Problem with creating zip file from stream content

Aug 1, 2011 at 1:57 PM
Edited Aug 1, 2011 at 2:16 PM

Hello.

Consider this code

using (MemoryStream stream = new MemoryStream())
{
    using (BinaryWriter writer = new BinaryWriter(stream))
    {
        using (ZipFile zip = new ZipFile())
        {
            writer.Write("test-content");

            zip.AddEntry("test-bin", stream);

            zip.Save("test.zip");
        }
    }
}

The Result is zip file with 'test-bin' entry. This entry has null length!

Consider the next code

using (MemoryStream stream = new MemoryStream())
{
    using (BinaryWriter writer = new BinaryWriter(stream))
    {
        using (ZipFile zip = new ZipFile())
        {
            writer.Write("test-content");

            stream.Position = 1; //<<<<< changes

            zip.AddEntry("test-bin", stream);

            zip.Save("test.zip");
        }
    }
}

I returned stream's position to 1 and 'test-bin' entry became correct and has valid length.

In my opinion method AddEntry has to define length of stream and read stream with first symbol. Are you agree?

Coordinator
Aug 1, 2011 at 8:41 PM

No, I am not agree.

In some cases people use streams as inputs for ZipEntry, that have "something" in the beginning.  For example imagine a NetworkStream that the application begins reading from.  At some point the application decides that it wants to insert further input from the stream into the ZipFile, as a ZipEntry.  The current behavior of ZipFile.AddEntry() allows that.  The same thing applies to a stream obtained from a database server. You can imagine other cases.  In support of that scenario, I do not believe it is appropriate for AddEntry() to reset the position of a stream.

Secondly, there are some streams that do not support Seek(), and obviously AddEntry() cannot set the position of these streams. Using your proposed change, AddEntry() would Seek() when the stream supported it, and not Seek() when the stream did not support it. (similarly, some streams support a Length property, and some do not.) This proposed behavior of AddEntry() would be an arbitrary behavior, not based on any real design principle. (Just a comment on my approach to building software: When I build these methods, I write the documentation at the same time. If I cannot clearly explain what the method does, and why, then I am inclined to reconsider the behavior of the method. If I can explain it succintly, then the method is probably well-conceived.)

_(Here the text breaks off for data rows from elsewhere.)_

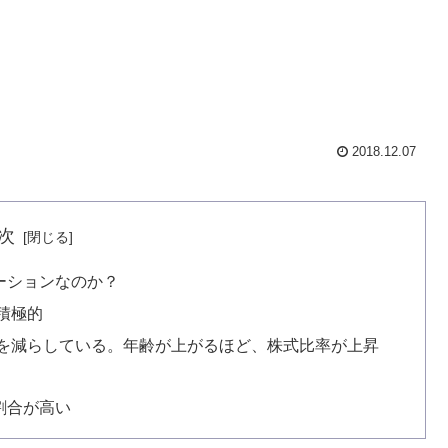
2018.12.07
次
ーションなのか？
積極的
を減らしている。年齢が上がるほど、株式比率が上昇
割合が高い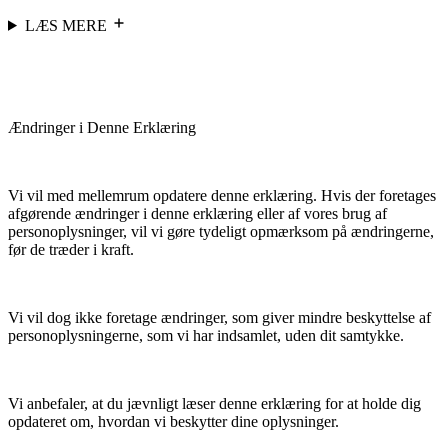
LÆS MERE
Ændringer i Denne Erklæring
Vi vil med mellemrum opdatere denne erklæring. Hvis der foretages
afgørende ændringer i denne erklæring eller af vores brug af
personoplysninger, vil vi gøre tydeligt opmærksom på ændringerne,
før de træder i kraft.
Vi vil dog ikke foretage ændringer, som giver mindre beskyttelse af
personoplysningerne, som vi har indsamlet, uden dit samtykke.
Vi anbefaler, at du jævnligt læser denne erklæring for at holde dig
opdateret om, hvordan vi beskytter dine oplysninger.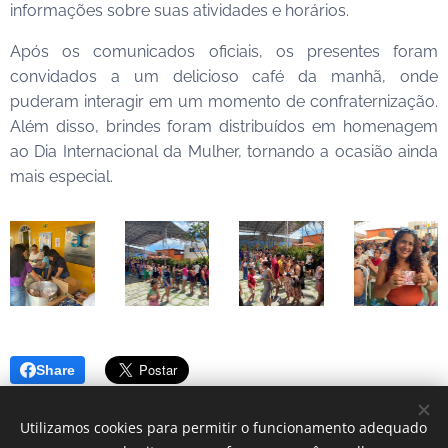
informações sobre suas atividades e horários.
Após os comunicados oficiais, os presentes foram
convidados a um delicioso café da manhã, onde
puderam interagir em um momento de confraternização.
Além disso, brindes foram distribuídos em homenagem
ao Dia Internacional da Mulher, tornando a ocasião ainda
mais especial.
Share
Utilizamos cookies para permitir o funcionamento adequado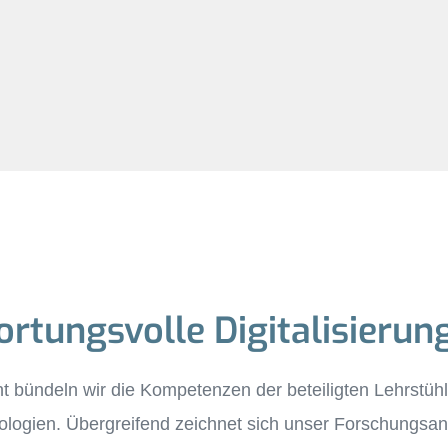
tungsvolle Digitalisierun
t bündeln wir die Kompetenzen der beteiligten Lehrstüh
ien. Übergreifend zeichnet sich unser Forschungsansa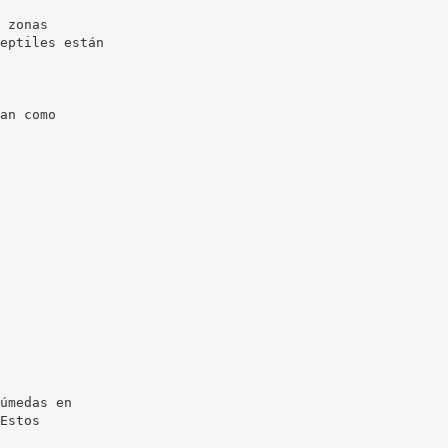
 zonas
eptiles están
an como
úmedas en
Estos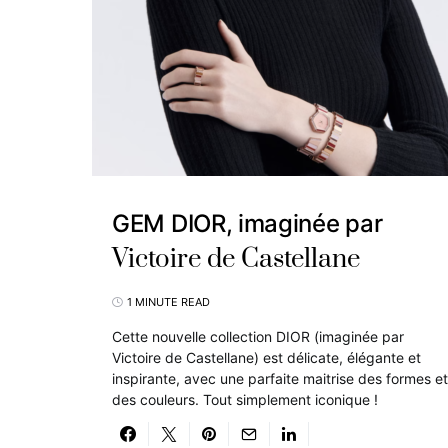
GEM DIOR, imaginée par
Victoire de Castellane
1 MINUTE READ
Cette nouvelle collection DIOR (imaginée par
Victoire de Castellane) est délicate, élégante et
inspirante, avec une parfaite maitrise des formes et
des couleurs. Tout simplement iconique !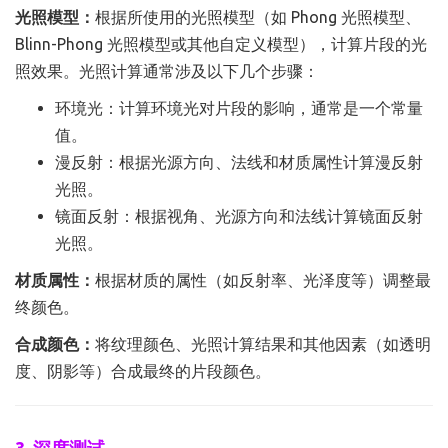
光照模型：
根据所使用的光照模型（如 Phong 光照模型、
Blinn-Phong 光照模型或其他自定义模型），计算片段的光
照效果。光照计算通常涉及以下几个步骤：
环境光：计算环境光对片段的影响，通常是一个常量
值。
漫反射：根据光源方向、法线和材质属性计算漫反射
光照。
镜面反射：根据视角、光源方向和法线计算镜面反射
光照。
材质属性：
根据材质的属性（如反射率、光泽度等）调整最
终颜色。
合成颜色：
将纹理颜色、光照计算结果和其他因素（如透明
度、阴影等）合成最终的片段颜色。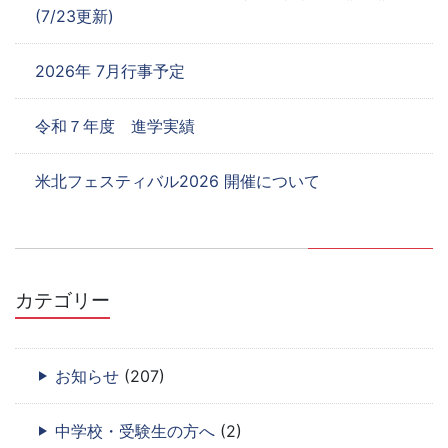
(7/23更新)
2026年 7月行事予定
令和７年度 進学実績
米北フェスティバル2026 開催について
カテゴリー
お知らせ
(207)
中学校・受験生の方へ
(2)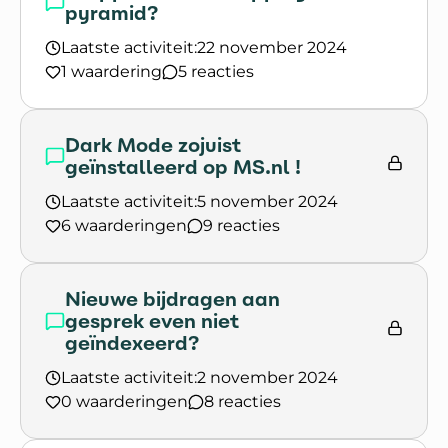
pyramid?
Laatste activiteit:
22 november 2024
1 waardering
5 reacties
Lees het gesprek `Stepped care of flipping the 
Dark Mode zojuist
geïnstalleerd op MS.nl !
Laatste activiteit:
5 november 2024
6 waarderingen
9 reacties
Lees het gesprek `Dark Mode zojuist geïnstalleer
Nieuwe bijdragen aan
gesprek even niet
geïndexeerd?
Laatste activiteit:
2 november 2024
0 waarderingen
8 reacties
Lees het gesprek `Nieuwe bijdragen aan gesprek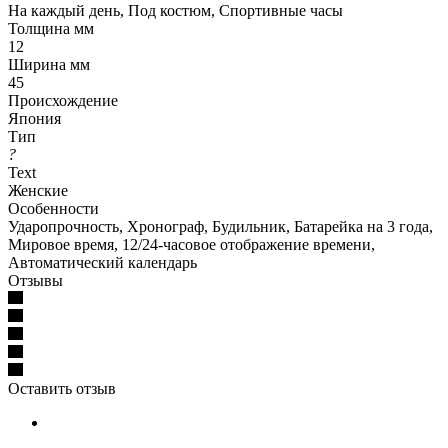
На каждый день, Под костюм, Спортивные часы
Толщина мм
12
Ширина мм
45
Происхождение
Япония
Тип
?
Text
Женские
Особенности
Ударопрочность, Хронограф, Будильник, Батарейка на 3 года,
Мировое время, 12/24-часовое отображение времени,
Автоматический календарь
Отзывы
Оставить отзыв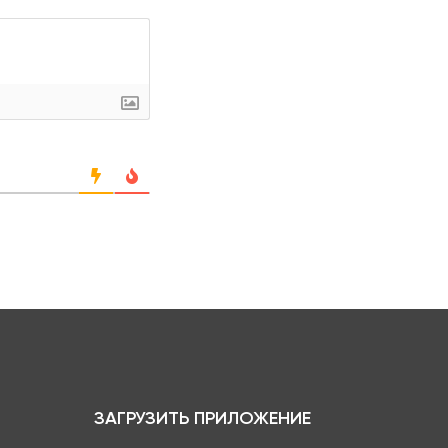
ЗАГРУЗИТЬ ПРИЛОЖЕНИЕ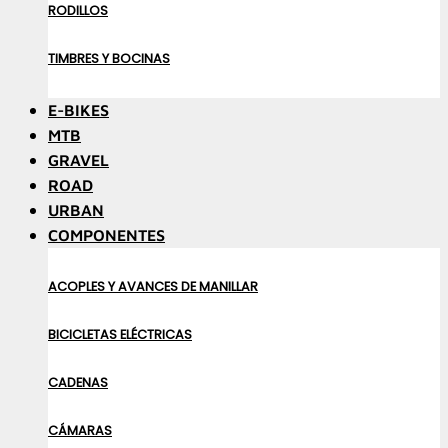
RODILLOS
TIMBRES Y BOCINAS
E-BIKES
MTB
GRAVEL
ROAD
URBAN
COMPONENTES
ACOPLES Y AVANCES DE MANILLAR
BICICLETAS ELÉCTRICAS
CADENAS
CÁMARAS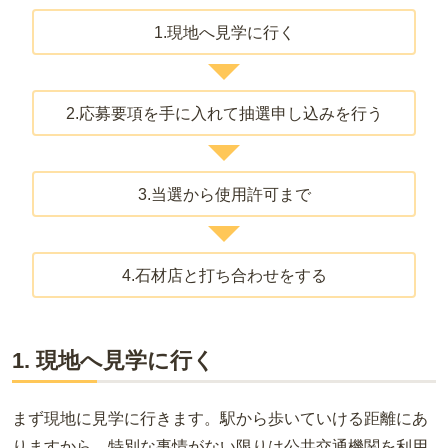
1.現地へ見学に行く
2.応募要項を手に入れて抽選申し込みを行う
3.当選から使用許可まで
4.石材店と打ち合わせをする
1. 現地へ見学に行く
まず現地に見学に行きます。駅から歩いていける距離にあ
りますから、特別な事情がない限りは公共交通機関を利用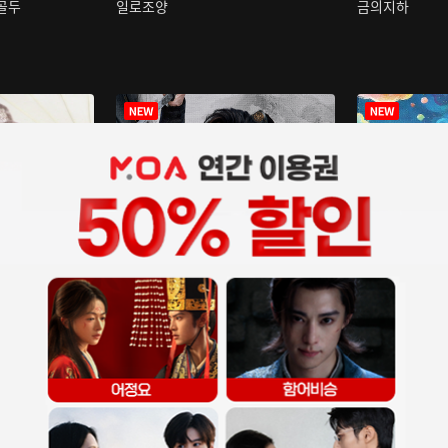
구골두
일로조양
금의지하
장중인
아재저리등니 :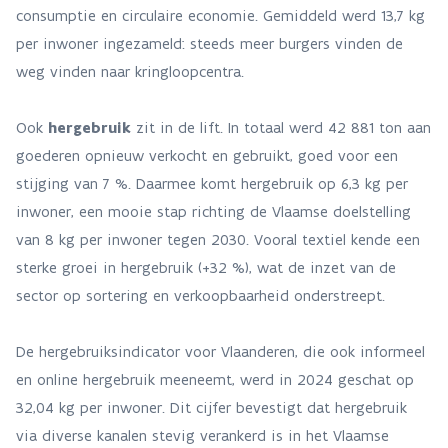
consumptie en circulaire economie. Gemiddeld werd 13,7 kg
per inwoner ingezameld: steeds meer burgers vinden de
weg vinden naar kringloopcentra.
Ook
hergebruik
zit in de lift. In totaal werd 42 881 ton aan
goederen opnieuw verkocht en gebruikt, goed voor een
stijging van 7 %. Daarmee komt hergebruik op 6,3 kg per
inwoner, een mooie stap richting de Vlaamse doelstelling
van 8 kg per inwoner tegen 2030. Vooral textiel kende een
sterke groei in hergebruik (+32 %), wat de inzet van de
sector op sortering en verkoopbaarheid onderstreept.
De hergebruiksindicator voor Vlaanderen, die ook informeel
en online hergebruik meeneemt, werd in 2024 geschat op
32,04 kg per inwoner. Dit cijfer bevestigt dat hergebruik
via diverse kanalen stevig verankerd is in het Vlaamse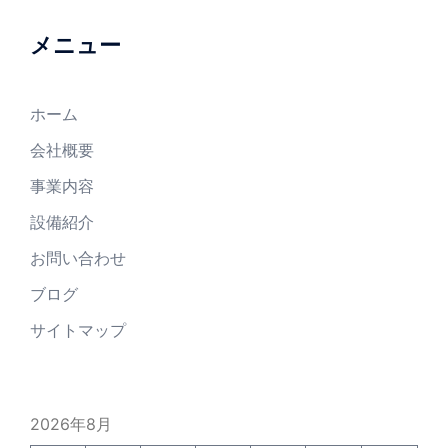
メニュー
ホーム
会社概要
事業内容
設備紹介
お問い合わせ
ブログ
サイトマップ
2026年8月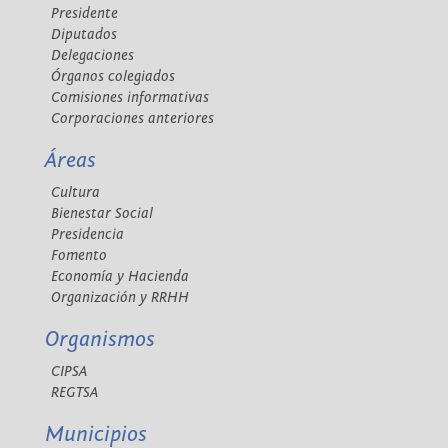
Presidente
Diputados
Delegaciones
Órganos colegiados
Comisiones informativas
Corporaciones anteriores
Áreas
Cultura
Bienestar Social
Presidencia
Fomento
Economía y Hacienda
Organización y RRHH
Organismos
CIPSA
REGTSA
Municipios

So what I have done is define AddEntry() to simply read the stream. It is the caller's responsibility to provide the stream, and configure the stream correctly before ZipFile.Save() is called.  That means, open the stream, seek if necessary.   Simple to explain.  In fact I just checked the documentation on this method, and it says this:

The passed stream will be read from its current position. Callers should set the position in the stream before calling AddEntry().

----

One note - I believe you want stream.Position = 0;, not stream.Position = 1; 

 

Aug 2, 2011 at 7:06 AM

Thanks for your answer. I became to understand work of DotNetZip better.

I set stream.Position = 1 because of there is not valid symbol for stream.Position = 0. Look at the picture. 

Бесплатный хостинг для хранения изображений
Coordinator
Aug 2, 2011 at 4:01 PM

That thing is a BOM.

According to the MSDN documentation, when constructing a BinaryWriter via the constructor you have used, the instance uses UTF-8 for encoding of the strings. That implies a BOM.

Backing up, when using a MemoryStream this way, as a source for an entry to be compressed into a zip file, you must reset the stream position like this:

stream.Position = 0;

or, like this:

stream.Seek(0,SeekOrigin.Begin);

This will include the BOM into the stream to be compressed; it requires that the reading application correctly handle the BOM when reading the decompressed content.

To avoid emitting the BOM, you must explicitly specify a non-unicode Encoding for the BinaryWriter, or explicitly specify a unicode Encoding and set the Encoding to not emit the preamble.  The latter approach is more fragile as it requires the reading application to "know" the Encoding used on compression.  Seeking to Position=1 (thereby jumping over the BOM) is the wrong thing to do; it will lead to errors in non-trivial cases. All of this has nothing to do with DotNetZip - it is strictly a unicode issue.  If you don't understand what I've written here, then you should read up on Unicode

Aug 3, 2011 at 7:49 AM

Cheeso best  thanks. I understood clearly.